By Bryan McCormick
As a tumultuous week in markets comes to an end, each index has pushed close to multi-year highs or to major year-to-date resistance. Earlier concerns about China tightening, the Koreas, and the ongoing debt crisis in Europe failed to quell bullish enthusiasm. But what are economic indicators telling us about the future?
The sentiment picture by one measure--Investors Intelligence U.S. Advisors Sentiment, which comes out on a weekly basis--shows that we are inching ever closer to an extreme. For the last several weeks running, bullish sentiment has hit over the 55 area. By the company's own measure, this level of bullishness reflects an overheating of sentiment that could make a market vulnerable to a selloff.
The theory behind sentiment measures is that if advisers are already strongly bullish, they may have become fully invested and therefore have left little cash to come in to support prices. At extremes, this indicator can be useful if imprecise, as it is one piece of evidence that suggests that a run-up can be getting over-extended.
This gauge works the same way in reverse at lows, when bullish readings can get into the 20s. For now, however, the high bullish reading is a background environmental factor suggesting that the markets may be getting ahead of themselves.
IndexUniverse, which is a free service, published a note this week on the very large inflow into ETFs in November. In this case, the money was directed at U.S. equities, which saw inflows of more than $6 billion.
Flows of course are pretty good indicators of where prices are going to go: If people are aggressive buyers, any price can be supported for a time. However, the proviso is that when flows too reach extremes, they can be a give-up indicator.
The theory behind that measure is that if flows reach extremes, there will simply be less money available in the future to support the current market direction. This works at market lows too when redemptions from funds can reach extremes. Again, flows aren't precise indicators, but they do give us factor No. 2 in building a case that the macro environment may be getting a little heady.
Then we have the technical conditions of the markets themselves. I am not a huge fan of "overbought" or "oversold" conditions used in isolation, but they are worth noting in a broader context.
Overbought conditions in a bull market can be bullish, just as oversold in a bear market can be perfectly normal. Right now we are overbought in all time frames, even extending out to a monthly duration.
That doesn't happen very often, given how long it can take that indicator to move. Again, not a slam dunk and not a worry unless the indicator begins to turn down from those highs, indicating a reversal of momentum and a corrective phase.
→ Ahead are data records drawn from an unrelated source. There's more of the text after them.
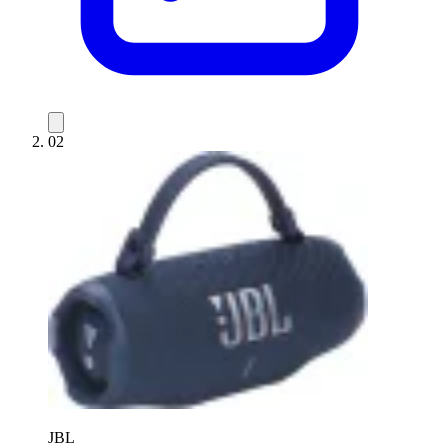
02
JBL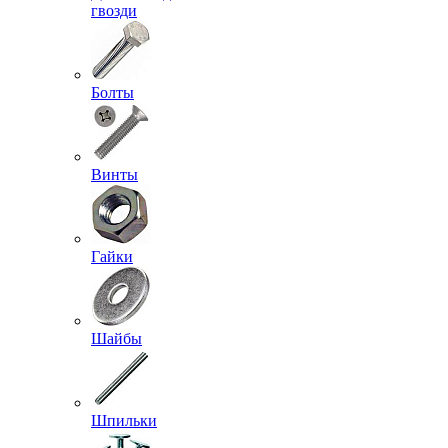
гвозди
Болты
Винты
Гайки
Шайбы
Шпильки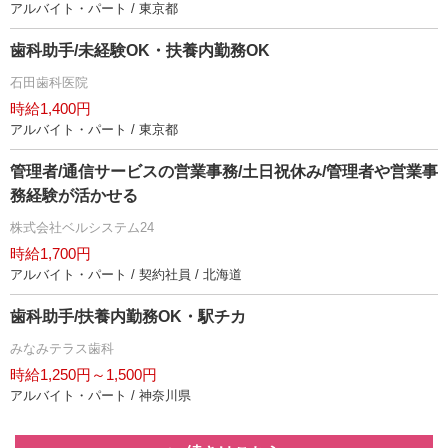
アルバイト・パート / 東京都
歯科助手/未経験OK・扶養内勤務OK
石田歯科医院
時給1,400円
アルバイト・パート / 東京都
管理者/通信サービスの営業事務/土日祝休み/管理者や営業事
務経験が活かせる
株式会社ベルシステム24
時給1,700円
アルバイト・パート / 契約社員 / 北海道
歯科助手/扶養内勤務OK・駅チカ
みなみテラス歯科
時給1,250円～1,500円
アルバイト・パート / 神奈川県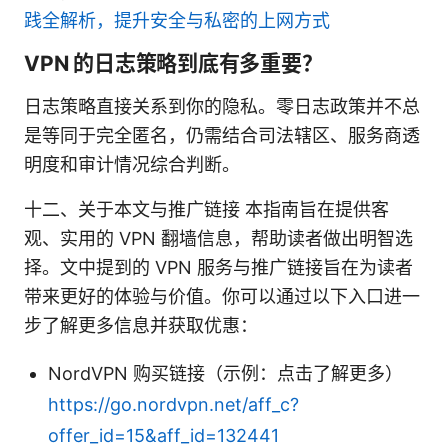
践全解析，提升安全与私密的上网方式
VPN 的日志策略到底有多重要？
日志策略直接关系到你的隐私。零日志政策并不总
是等同于完全匿名，仍需结合司法辖区、服务商透
明度和审计情况综合判断。
十二、关于本文与推广链接 本指南旨在提供客
观、实用的 VPN 翻墙信息，帮助读者做出明智选
择。文中提到的 VPN 服务与推广链接旨在为读者
带来更好的体验与价值。你可以通过以下入口进一
步了解更多信息并获取优惠：
NordVPN 购买链接（示例：点击了解更多）
https://go.nordvpn.net/aff_c?
offer_id=15&aff_id=132441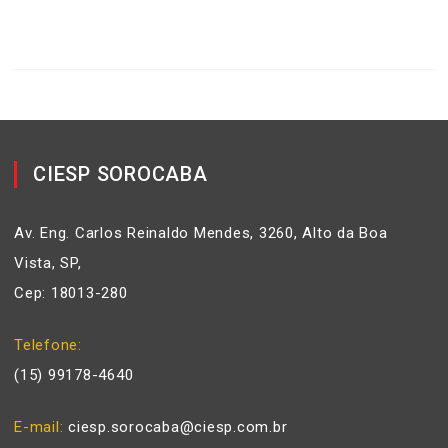
CIESP SOROCABA
Av. Eng. Carlos Reinaldo Mendes, 3260, Alto da Boa
Vista, SP,
Cep: 18013-280
Telefone
(15) 99178-4640
E-mail
ciesp.sorocaba@ciesp.com.br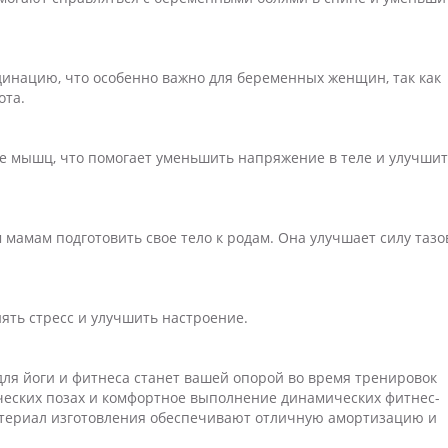
динацию, что особенно важно для беременных женщин, так как
ота.
е мышц, что помогает уменьшить напряжение в теле и улучши
мамам подготовить свое тело к родам. Она улучшает силу тазо
ять стресс и улучшить настроение.
для йоги и фитнеса станет вашей опорой во время тренировок
ических позах и комфортное выполнение динамических фитнес-
териал изготовления обеспечивают отличную амортизацию и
The final element is that the Russell 2000, Nasdaq 100, and S&P 500 are all near or slightly above their year-to-date highs. (The five-year chart above shows the 200-week moving average for the SPX in purple.)
Taking into account all the other factors cited in this post, this is at minimum a warning that the current market strength may not be sustainable. It is ironic that it is precisely because conditions seem so good that we may have a problem in the next few weeks.
Extreme conditions can persist for some time. But it may be getting very late for the bulls, who have had it their way since August.